* [Source]:
────────────────

It was contended that the fact of the appellants being in the same age group for restructuring purposes was not discriminatory on the ground of status in the eyes of the law.
The short summary of the written response to ground four is that payment of terminal benefits upon early retirement was prescribed in the terms and conditions of service for both unionized and non-unionized members of staff of the Respondent, which provide that upon an employee’s service being terminated by way of early retirement, the employee is entitled to proportionate retirement benefits payable by the Respondent and recoverable from the Pension Scheme; that to ascertain the proportionate retirement benefits payable, the respondent sought the services of actuaries,
who recommended a commutation factor of 12.49 as per the actuarial valuation report of 31st March, 2007, which reflected the true picture of the Fund at the relevant time.
On ground five, the gist of the response is that the law on award of costs is very clear; that as a general rule the award is at the discretion of the court; that the successful party should not be deprived of his costs, unless his conduct in the course of the proceedings merits the court’s displeasure; and that in the instant case there was no justification to disturb the trial court’s discretion not to award costs.
We have carefully considered the evidence on record, the judgment of the trial court and the heads of argument on each ground on behalf of the parties. On account of the view we take of this appeal, we do not intent to delve into the issues raised in very great detail.

────────────────

[Dataset records]
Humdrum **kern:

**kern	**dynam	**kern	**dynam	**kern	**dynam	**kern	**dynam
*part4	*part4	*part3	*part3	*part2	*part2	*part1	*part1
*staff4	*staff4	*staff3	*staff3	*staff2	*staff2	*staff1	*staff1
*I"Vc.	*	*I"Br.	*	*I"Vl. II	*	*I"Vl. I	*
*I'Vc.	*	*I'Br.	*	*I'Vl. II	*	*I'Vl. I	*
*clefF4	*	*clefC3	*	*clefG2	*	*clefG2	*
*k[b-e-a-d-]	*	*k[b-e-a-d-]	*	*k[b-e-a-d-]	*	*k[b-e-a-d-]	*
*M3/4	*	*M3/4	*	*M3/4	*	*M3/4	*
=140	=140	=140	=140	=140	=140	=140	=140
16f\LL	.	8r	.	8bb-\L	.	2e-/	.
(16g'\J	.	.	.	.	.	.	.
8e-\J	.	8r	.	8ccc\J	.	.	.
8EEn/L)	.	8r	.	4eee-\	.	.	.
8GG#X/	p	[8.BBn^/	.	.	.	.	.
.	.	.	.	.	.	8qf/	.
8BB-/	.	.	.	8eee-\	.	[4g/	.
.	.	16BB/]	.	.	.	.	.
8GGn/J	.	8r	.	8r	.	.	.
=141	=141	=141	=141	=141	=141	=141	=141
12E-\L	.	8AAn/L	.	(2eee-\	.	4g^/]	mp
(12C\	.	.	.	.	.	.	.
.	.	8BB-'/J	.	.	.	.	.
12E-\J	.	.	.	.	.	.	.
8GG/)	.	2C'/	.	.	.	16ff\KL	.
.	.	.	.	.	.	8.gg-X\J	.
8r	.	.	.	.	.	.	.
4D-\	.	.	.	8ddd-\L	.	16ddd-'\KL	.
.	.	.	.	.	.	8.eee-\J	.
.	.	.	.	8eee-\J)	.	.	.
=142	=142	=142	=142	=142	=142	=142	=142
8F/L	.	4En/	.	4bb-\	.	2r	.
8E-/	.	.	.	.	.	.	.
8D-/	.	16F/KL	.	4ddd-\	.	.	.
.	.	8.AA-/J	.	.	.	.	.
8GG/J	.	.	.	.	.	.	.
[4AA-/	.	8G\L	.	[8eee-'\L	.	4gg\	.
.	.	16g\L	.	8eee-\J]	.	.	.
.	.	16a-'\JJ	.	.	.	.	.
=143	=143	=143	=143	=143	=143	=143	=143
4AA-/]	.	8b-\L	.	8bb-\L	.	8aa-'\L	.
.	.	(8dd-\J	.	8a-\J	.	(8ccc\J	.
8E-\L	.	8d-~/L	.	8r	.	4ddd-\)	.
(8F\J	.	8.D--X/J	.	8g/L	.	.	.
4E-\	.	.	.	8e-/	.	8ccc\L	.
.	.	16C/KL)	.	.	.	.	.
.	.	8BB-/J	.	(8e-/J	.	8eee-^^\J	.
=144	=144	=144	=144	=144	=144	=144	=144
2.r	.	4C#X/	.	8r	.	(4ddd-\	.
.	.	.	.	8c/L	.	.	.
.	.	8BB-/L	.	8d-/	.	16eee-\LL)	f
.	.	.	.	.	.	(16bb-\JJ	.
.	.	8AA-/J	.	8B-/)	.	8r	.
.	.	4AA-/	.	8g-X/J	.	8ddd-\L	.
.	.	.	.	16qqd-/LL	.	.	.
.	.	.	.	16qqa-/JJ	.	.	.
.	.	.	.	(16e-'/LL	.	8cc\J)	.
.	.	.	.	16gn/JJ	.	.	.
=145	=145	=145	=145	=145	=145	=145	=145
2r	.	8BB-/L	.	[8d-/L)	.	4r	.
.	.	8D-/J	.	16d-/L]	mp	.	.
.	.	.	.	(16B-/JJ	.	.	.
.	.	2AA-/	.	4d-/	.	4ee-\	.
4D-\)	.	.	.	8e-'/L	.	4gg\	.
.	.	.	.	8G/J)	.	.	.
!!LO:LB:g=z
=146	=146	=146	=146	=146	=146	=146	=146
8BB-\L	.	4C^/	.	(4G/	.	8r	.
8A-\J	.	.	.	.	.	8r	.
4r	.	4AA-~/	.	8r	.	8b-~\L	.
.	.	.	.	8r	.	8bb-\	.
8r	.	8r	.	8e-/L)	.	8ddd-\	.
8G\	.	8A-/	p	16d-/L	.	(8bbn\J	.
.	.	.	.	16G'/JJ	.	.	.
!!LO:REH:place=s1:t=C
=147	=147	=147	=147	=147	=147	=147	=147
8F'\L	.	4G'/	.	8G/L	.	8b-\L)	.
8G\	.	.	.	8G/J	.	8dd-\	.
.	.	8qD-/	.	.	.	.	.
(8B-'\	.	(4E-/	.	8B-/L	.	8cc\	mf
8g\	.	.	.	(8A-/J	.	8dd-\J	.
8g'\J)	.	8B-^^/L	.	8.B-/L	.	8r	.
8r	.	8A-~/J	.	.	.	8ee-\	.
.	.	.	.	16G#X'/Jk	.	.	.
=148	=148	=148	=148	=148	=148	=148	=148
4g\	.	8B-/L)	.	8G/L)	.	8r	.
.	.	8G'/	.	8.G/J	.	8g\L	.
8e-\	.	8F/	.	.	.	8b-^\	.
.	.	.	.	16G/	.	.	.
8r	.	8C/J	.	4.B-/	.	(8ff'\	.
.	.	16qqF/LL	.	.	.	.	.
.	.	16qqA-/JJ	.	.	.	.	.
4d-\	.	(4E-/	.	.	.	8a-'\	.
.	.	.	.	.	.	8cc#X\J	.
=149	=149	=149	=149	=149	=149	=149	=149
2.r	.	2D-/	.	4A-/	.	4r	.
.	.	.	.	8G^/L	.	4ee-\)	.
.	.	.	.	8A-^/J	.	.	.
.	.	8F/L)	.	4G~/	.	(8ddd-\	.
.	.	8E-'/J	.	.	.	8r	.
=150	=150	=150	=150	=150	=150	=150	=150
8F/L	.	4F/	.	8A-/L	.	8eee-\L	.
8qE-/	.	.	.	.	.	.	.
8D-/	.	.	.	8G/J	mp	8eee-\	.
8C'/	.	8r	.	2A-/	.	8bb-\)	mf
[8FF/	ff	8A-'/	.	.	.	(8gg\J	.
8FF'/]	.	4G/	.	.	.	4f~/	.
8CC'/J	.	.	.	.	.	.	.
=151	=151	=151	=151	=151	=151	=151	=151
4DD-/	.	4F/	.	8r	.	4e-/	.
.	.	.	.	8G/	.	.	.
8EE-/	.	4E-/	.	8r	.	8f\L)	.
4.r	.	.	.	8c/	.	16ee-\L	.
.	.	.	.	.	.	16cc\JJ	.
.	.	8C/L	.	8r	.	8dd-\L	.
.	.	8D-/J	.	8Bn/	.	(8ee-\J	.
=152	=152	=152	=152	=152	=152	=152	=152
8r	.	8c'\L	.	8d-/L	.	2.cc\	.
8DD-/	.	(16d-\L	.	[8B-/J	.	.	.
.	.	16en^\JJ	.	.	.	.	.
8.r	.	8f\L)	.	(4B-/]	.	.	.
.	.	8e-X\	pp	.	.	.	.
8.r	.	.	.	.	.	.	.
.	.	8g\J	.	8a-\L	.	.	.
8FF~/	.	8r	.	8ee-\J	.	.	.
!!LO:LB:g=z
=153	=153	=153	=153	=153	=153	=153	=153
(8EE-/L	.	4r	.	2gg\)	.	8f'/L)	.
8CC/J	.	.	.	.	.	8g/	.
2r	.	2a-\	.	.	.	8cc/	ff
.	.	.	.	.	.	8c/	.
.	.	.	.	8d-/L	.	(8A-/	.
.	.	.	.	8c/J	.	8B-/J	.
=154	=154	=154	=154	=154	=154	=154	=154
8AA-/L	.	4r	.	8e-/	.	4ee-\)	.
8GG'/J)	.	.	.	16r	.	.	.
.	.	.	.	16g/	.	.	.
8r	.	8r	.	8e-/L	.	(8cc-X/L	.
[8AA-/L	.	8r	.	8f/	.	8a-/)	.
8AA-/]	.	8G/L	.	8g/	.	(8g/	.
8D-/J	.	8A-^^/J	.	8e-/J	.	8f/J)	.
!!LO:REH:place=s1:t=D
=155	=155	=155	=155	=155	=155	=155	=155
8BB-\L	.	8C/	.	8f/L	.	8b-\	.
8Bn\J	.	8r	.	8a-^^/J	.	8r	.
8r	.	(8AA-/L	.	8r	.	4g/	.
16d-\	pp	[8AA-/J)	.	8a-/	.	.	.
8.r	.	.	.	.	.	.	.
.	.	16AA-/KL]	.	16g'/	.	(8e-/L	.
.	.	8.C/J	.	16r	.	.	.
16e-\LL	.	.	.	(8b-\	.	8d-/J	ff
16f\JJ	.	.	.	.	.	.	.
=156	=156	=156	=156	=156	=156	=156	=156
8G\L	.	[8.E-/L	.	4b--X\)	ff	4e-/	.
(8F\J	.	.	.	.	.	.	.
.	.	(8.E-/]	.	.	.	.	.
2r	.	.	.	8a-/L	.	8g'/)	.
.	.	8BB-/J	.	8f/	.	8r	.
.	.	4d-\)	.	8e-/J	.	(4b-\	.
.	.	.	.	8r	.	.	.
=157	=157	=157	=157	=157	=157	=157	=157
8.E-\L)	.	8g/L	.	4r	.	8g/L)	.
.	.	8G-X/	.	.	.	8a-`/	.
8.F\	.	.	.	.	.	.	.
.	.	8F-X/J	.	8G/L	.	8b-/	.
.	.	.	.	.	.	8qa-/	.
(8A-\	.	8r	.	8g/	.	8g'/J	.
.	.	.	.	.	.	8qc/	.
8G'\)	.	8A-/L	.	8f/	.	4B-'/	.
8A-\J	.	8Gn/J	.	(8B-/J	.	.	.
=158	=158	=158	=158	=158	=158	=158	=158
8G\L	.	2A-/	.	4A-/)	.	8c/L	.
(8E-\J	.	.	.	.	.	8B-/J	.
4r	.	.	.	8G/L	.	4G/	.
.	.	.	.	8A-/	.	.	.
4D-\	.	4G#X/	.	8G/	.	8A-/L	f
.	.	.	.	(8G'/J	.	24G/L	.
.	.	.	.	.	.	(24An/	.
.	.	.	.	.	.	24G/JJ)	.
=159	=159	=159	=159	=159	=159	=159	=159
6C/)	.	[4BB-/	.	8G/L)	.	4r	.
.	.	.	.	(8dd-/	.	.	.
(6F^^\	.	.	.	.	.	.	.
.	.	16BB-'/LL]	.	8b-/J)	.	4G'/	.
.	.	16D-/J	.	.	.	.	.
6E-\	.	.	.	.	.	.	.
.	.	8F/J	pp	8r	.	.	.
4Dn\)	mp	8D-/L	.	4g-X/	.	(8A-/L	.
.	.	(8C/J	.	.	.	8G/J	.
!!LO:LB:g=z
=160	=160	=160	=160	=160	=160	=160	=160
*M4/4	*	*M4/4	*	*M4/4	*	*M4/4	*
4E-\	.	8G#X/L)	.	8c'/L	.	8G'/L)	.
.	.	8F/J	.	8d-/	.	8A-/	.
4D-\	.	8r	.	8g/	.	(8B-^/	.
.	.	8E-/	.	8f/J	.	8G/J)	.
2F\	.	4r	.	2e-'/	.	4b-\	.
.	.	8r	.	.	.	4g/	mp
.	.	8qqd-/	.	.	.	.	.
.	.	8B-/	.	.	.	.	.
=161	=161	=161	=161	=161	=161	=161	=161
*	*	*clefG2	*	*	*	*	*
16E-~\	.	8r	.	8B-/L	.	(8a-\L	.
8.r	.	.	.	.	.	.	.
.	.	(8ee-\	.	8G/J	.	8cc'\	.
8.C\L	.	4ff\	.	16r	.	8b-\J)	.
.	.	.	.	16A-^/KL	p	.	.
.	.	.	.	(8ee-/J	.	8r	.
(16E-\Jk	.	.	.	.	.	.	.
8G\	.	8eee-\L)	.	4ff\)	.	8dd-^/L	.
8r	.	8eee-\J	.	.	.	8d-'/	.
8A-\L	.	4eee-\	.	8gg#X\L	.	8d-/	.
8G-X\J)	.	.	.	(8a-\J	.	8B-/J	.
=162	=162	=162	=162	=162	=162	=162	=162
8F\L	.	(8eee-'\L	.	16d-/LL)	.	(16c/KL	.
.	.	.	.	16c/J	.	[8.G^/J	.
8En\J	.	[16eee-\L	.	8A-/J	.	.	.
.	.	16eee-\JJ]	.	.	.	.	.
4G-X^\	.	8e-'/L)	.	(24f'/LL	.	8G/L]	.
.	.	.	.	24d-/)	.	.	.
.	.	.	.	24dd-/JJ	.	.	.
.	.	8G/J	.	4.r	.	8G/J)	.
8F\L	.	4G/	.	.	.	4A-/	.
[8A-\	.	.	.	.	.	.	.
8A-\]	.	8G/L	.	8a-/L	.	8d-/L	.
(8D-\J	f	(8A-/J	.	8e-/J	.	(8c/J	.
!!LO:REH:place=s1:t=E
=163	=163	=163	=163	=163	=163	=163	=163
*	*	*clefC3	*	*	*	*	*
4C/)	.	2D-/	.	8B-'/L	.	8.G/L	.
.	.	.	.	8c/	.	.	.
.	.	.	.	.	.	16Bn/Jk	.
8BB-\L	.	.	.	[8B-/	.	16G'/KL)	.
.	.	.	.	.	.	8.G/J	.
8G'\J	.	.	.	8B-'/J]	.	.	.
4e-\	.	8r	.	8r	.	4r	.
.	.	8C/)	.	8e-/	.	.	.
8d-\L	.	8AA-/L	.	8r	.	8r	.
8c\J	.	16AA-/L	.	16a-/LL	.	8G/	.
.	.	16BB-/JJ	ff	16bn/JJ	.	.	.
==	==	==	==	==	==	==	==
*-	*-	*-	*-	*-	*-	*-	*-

────────────────

* [Work to do]: Can you extend the court judgment on the early-retirement benefits appeal, picking up right after its last sentence?

* [Output for this task]:
In it’s judgment, the trial court identified and dealt with three issues; namely:- the process leading to the early retirement of the Appellants; the mode of the Appellants’ exit from the Respondent’s employment; and whether the Appellants could and not should have been retrenched.
On the issue of the process leading to early retirement, the court considered the evidence that there were sensitization meetings with the staff on the impending restructuring exercise subsequent to the meeting earlier addressed by the Minister of Labour. The court concluded that the process leading to early retirement was done in a transparent and planned manner. On the evidence on record, which was not in dispute, we agree with this finding.
On the mode of exit, the trial court considered the Appellants conditions of service and found that the exit by way of early retirement was provided in the conditions of service; and that on the evidence, the Appellants termination was by early retirement and not by reason of redundancy. Again, on the evidence on record and on a consideration of the relevant conditions of service, we agree with this holding.
On the issue of whether the Appellants could and not should have been retrenched, the Court observed that it was related to the interpretation of the conditions of service and concluded that the Appellants’ termination could not be deemed to have been terminated by reason of redundancy.
The fore-going conclusions and findings clearly established that the determination of the Appellant case was based on the findings of fact. In our view, grounds two three and four, to the extent that they criticize the findings based on conditions of service, mode of exit and method used to determine the commutation factor, they raise findings of fact. This being the case, no appeal lies to this court against findings of fact. (see Section 97 of the Industrial and Labour Relations Act, Cap 269 of the Laws of Zambia).
Ground one relates to failure on the part of the trial court to adjudicate on the issue of discrimination. We take note that the trial court alluded to the submission on behalf of the Appellants that they were discriminated. However, the court found that there was no evidence on record suggesting that the Appellants were treated differently from their similarly circumstanced colleagues.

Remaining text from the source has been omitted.